[Saved entries]
######

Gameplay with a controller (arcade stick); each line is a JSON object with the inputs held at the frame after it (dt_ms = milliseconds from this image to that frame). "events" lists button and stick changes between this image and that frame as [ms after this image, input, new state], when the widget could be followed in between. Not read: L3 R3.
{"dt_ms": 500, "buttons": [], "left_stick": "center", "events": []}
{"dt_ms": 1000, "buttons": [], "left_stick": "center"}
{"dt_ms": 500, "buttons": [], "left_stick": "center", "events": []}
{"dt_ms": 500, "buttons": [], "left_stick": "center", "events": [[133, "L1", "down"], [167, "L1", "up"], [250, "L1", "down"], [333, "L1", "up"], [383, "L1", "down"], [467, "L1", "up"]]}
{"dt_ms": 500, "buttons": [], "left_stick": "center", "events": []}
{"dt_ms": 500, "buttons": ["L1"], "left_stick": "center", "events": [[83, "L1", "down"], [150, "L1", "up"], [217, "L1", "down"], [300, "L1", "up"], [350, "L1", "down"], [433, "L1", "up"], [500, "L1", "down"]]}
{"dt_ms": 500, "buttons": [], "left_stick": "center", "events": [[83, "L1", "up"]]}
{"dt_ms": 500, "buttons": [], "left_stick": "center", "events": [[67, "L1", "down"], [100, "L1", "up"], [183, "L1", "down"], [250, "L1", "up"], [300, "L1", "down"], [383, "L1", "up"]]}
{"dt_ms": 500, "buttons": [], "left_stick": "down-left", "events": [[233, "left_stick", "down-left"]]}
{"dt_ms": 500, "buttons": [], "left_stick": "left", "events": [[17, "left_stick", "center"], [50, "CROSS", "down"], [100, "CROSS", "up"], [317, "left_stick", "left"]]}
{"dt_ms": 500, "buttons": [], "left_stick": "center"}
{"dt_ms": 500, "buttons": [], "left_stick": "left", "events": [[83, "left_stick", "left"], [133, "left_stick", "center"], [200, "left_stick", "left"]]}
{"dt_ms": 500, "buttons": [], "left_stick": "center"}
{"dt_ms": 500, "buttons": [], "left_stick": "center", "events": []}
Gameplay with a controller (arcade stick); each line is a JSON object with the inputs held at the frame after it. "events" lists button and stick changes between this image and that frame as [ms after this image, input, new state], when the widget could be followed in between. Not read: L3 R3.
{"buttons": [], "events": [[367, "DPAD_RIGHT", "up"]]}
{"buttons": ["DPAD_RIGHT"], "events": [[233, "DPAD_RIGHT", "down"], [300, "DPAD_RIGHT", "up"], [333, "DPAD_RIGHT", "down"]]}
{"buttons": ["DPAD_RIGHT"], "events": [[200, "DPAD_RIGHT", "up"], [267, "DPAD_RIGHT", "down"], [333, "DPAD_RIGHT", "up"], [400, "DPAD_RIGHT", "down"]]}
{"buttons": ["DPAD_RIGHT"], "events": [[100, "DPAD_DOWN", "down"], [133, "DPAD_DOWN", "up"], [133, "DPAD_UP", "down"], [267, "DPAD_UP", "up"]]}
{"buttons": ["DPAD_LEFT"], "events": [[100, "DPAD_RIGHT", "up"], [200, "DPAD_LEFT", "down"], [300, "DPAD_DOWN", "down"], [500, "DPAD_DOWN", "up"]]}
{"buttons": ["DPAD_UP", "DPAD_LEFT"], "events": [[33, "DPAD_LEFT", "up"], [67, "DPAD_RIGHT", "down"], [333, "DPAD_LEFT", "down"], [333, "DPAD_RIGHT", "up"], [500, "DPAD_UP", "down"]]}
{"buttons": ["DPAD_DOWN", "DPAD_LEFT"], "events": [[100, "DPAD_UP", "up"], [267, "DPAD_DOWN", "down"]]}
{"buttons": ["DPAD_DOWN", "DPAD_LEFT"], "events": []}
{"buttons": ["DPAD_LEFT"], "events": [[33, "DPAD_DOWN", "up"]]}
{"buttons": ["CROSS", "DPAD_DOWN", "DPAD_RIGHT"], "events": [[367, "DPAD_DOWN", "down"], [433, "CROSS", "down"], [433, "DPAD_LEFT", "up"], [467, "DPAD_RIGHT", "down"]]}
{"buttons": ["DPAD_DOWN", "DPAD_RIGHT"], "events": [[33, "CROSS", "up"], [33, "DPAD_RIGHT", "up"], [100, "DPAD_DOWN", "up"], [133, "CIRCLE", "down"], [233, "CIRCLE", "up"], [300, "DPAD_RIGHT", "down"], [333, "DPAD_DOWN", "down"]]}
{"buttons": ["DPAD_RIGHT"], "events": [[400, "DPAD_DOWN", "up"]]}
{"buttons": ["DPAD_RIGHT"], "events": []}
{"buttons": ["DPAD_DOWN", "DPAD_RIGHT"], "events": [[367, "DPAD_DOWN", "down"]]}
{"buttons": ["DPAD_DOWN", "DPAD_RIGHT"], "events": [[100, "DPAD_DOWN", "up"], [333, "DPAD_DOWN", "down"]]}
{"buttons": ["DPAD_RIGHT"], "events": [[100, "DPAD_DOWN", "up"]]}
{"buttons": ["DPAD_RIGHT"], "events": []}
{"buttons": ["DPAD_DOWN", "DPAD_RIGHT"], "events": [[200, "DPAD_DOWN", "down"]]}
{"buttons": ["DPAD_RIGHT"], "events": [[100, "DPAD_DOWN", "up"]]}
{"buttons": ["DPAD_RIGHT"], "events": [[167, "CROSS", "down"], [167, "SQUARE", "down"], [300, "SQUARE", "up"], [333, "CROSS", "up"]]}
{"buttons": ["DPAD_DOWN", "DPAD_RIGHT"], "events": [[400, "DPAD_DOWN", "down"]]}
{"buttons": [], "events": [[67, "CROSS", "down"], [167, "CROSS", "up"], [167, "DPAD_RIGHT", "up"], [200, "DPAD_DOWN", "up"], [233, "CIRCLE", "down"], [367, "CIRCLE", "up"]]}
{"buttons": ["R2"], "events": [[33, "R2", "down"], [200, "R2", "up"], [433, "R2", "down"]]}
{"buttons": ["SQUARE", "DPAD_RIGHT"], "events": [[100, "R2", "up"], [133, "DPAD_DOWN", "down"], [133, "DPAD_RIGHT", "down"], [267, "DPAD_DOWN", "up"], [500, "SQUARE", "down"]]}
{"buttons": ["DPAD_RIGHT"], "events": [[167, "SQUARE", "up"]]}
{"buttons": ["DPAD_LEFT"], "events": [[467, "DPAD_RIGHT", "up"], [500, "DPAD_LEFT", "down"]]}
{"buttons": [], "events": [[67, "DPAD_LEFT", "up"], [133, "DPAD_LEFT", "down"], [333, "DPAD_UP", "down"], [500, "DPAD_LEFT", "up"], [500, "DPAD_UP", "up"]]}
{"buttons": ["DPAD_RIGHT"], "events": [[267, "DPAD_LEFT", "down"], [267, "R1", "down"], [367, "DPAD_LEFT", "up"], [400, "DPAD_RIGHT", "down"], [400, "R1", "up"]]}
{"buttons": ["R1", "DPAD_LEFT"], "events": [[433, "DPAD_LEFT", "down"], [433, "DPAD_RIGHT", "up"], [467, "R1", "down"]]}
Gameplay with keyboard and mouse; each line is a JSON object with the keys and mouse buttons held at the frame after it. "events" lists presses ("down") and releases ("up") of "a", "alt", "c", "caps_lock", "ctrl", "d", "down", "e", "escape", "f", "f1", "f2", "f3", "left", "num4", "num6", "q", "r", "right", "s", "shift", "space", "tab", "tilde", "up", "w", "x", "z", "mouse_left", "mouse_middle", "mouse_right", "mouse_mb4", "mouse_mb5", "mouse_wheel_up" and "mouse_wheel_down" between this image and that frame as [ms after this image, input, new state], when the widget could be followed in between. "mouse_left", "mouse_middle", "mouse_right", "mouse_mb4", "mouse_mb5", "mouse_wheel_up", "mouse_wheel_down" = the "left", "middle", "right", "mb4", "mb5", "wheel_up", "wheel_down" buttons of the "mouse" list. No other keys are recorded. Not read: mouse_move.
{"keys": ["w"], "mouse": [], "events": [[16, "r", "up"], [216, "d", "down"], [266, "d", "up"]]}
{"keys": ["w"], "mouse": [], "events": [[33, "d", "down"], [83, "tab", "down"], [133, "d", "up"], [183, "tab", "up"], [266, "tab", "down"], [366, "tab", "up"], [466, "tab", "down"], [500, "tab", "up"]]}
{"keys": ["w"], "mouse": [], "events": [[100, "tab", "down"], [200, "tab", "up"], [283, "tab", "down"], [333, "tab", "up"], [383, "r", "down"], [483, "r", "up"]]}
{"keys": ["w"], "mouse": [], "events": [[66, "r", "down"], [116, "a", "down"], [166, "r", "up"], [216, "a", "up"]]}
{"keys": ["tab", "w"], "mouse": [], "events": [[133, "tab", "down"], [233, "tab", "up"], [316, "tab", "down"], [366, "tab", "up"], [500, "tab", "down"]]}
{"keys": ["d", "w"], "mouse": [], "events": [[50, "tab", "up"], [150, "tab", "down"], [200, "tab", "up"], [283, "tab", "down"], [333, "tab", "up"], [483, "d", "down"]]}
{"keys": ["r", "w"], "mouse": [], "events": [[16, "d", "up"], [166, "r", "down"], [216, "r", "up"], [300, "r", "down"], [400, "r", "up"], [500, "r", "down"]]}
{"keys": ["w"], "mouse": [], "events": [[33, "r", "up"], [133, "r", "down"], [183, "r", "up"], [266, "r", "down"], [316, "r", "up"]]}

######

-- Task statement --
Search the records for the word "controller". Copy every line that has it.

-- Task answer --
Gameplay with a controller (arcade stick); each line is a JSON object with the inputs held at the frame after it (dt_ms = milliseconds from this image to that frame). "events" lists button and stick changes between this image and that frame as [ms after this image, input, new state], when the widget could be followed in between. Not read: L3 R3.
Gameplay with a controller (arcade stick); each line is a JSON object with the inputs held at the frame after it. "events" lists button and stick changes between this image and that frame as [ms after this image, input, new state], when the widget could be followed in between. Not read: L3 R3.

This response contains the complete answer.